▶ _Provided text_
-=-=-=-=-
If I had to pick an image to sum up my visits to the Board of Police Commissioners, it would be this one:

I’m the kitty.

My so-far futile yet determined efforts to engage with our democratic institutions continued on Monday, as I attended the latest Board of Police Commissioners meeting. On January 20, I called for the board to freeze the budget for the police until they show they have taken serious action to end racial profiling, hold the police accountable for brutality, and until the police meet the demands of the Black community. This effort predictably failed, and on Wednesday, city council gave the Halifax Regional Police another budget increase.

The Board releases the agenda for their meetings on Friday. If you want to speak, you are supposed to ask to be on the agenda by Wednesday. Public presentations are directed to be relevant to the topics being discussed by the board, except we don’t know what the board will be talking about until after we have to sign up to speak.

I know I joke about my Negrodamus-like abilities to predict the actions of people in authority, but even I am not clairvoyant. Sitting through a police board meeting when you can’t speak or ask questions or argue is like when you’re watching a movie and a man with a knife comes up behind the character and you want to scream “Look behind you!” but you’re in public, and also they can’t hear you anyway.

At one point, an involuntary “oh my God!” did escape me, when the Board was reviewing its work plans and self-assessments, and it was suggested that, for example, it would be worth asking if everyone had “read the manual.”

An institution takes up 22% of the municipal budget, is authorised to detain and use force against people, and the people who are responsible for oversight might not have read the manual?

On the agenda for Monday was a survey commissioned by the police to canvas the attitudes and perceptions of diverse communities towards the police. These are the moments where you wish you were too short to board the rides at Neoliberal World. It’s a theme park that costs too much, and all the games are rigged. In this focus-grouped, branded, consultant-heavy world, it seems to make perfect sense to people that even though there were surveys in 2014 and 2018 about attitudes towards the police, and even though we don’t seem to know those results, and even though the Wortley report comprehensively canvassed the African Nova Scotian community, and even though the media also ran multiple polls, it is extremely important that we do another survey to really figure out how people perceive the police.
-=-=-=-=-
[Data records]
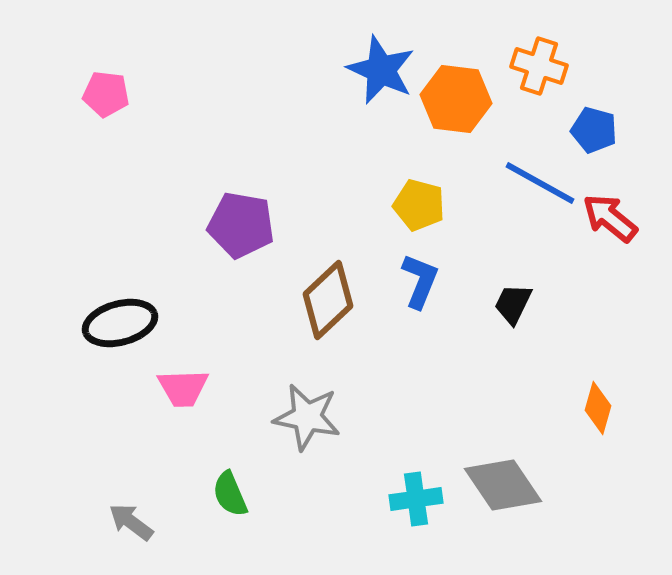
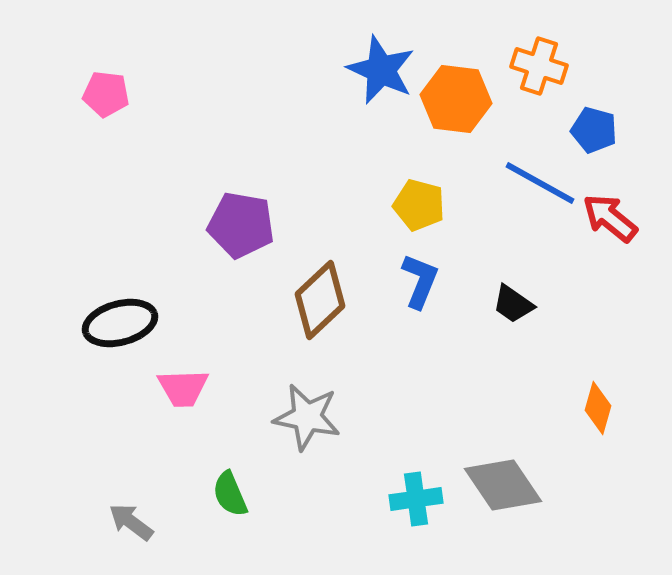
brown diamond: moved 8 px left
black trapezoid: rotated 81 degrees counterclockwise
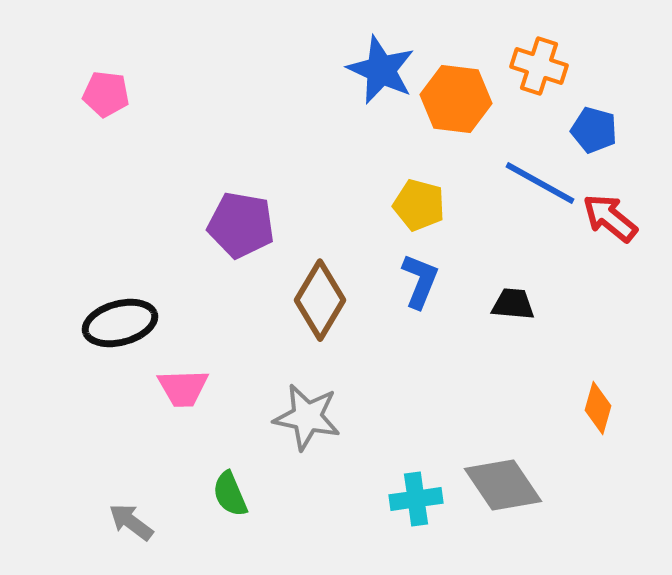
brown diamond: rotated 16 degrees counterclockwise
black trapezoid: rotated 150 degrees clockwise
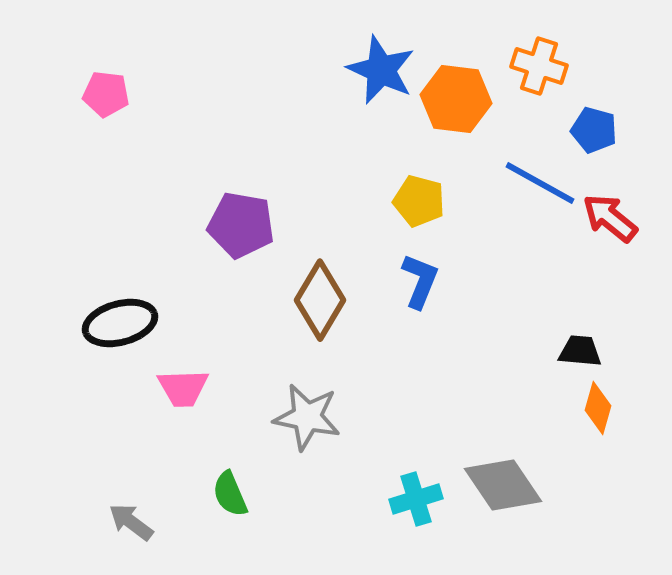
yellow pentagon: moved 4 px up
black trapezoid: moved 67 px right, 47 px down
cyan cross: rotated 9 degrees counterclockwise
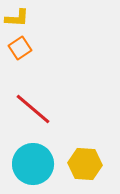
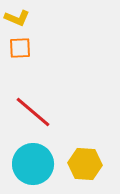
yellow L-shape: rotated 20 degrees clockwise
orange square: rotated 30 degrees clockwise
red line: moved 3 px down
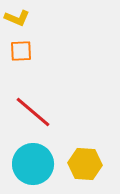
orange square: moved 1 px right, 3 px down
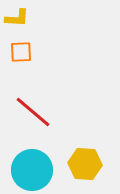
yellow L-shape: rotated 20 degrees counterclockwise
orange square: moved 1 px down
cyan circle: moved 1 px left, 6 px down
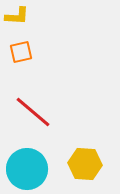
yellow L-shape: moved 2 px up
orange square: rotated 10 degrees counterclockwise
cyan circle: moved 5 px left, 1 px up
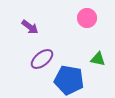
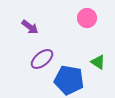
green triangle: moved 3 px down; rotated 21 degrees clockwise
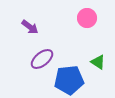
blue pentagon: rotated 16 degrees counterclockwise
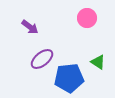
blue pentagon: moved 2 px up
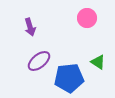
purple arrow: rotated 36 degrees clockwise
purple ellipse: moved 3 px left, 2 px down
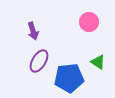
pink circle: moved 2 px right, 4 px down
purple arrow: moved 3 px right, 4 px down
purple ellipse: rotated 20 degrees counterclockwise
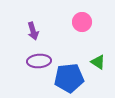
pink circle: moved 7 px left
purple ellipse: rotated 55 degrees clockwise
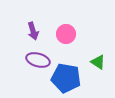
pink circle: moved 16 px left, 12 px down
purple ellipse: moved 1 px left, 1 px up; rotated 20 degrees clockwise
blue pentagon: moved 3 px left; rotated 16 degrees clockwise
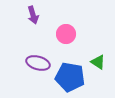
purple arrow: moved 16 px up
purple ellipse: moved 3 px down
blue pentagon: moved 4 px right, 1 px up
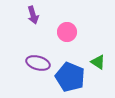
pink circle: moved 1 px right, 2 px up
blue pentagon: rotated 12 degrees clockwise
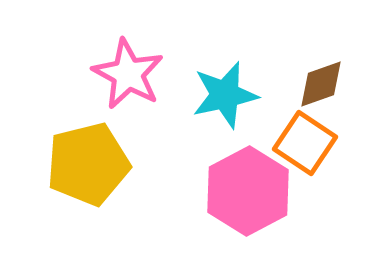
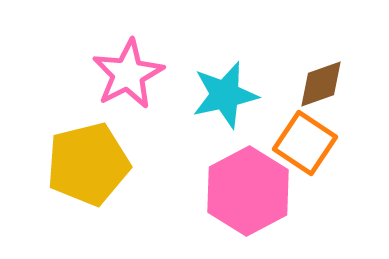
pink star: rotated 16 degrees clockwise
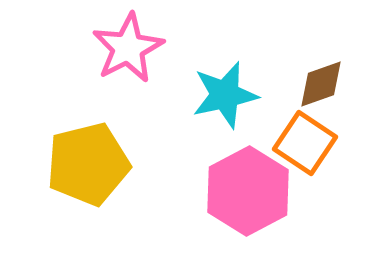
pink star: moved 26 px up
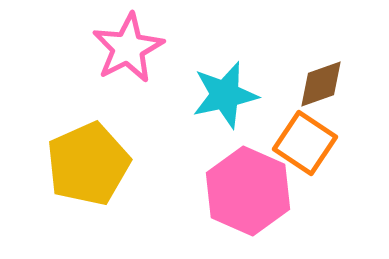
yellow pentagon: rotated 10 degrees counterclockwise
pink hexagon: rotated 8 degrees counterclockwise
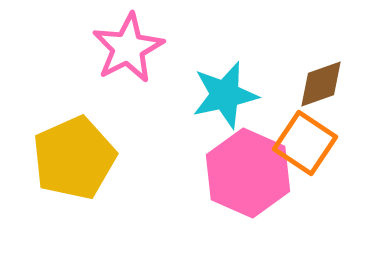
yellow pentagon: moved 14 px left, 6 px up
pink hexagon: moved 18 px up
-=-=-=-=-
▶ _Short exercise_
Update the police board text starting at "The Board releases" and ending at "up to speak.", replacing "agenda" with "schedule". The records are separate material from the text about the police board.

▶ _Finished task_
The Board releases the schedule for their meetings on Friday. If you want to speak, you are supposed to ask to be on the schedule by Wednesday. Public presentations are directed to be relevant to the topics being discussed by the board, except we don’t know what the board will be talking about until after we have to sign up to speak.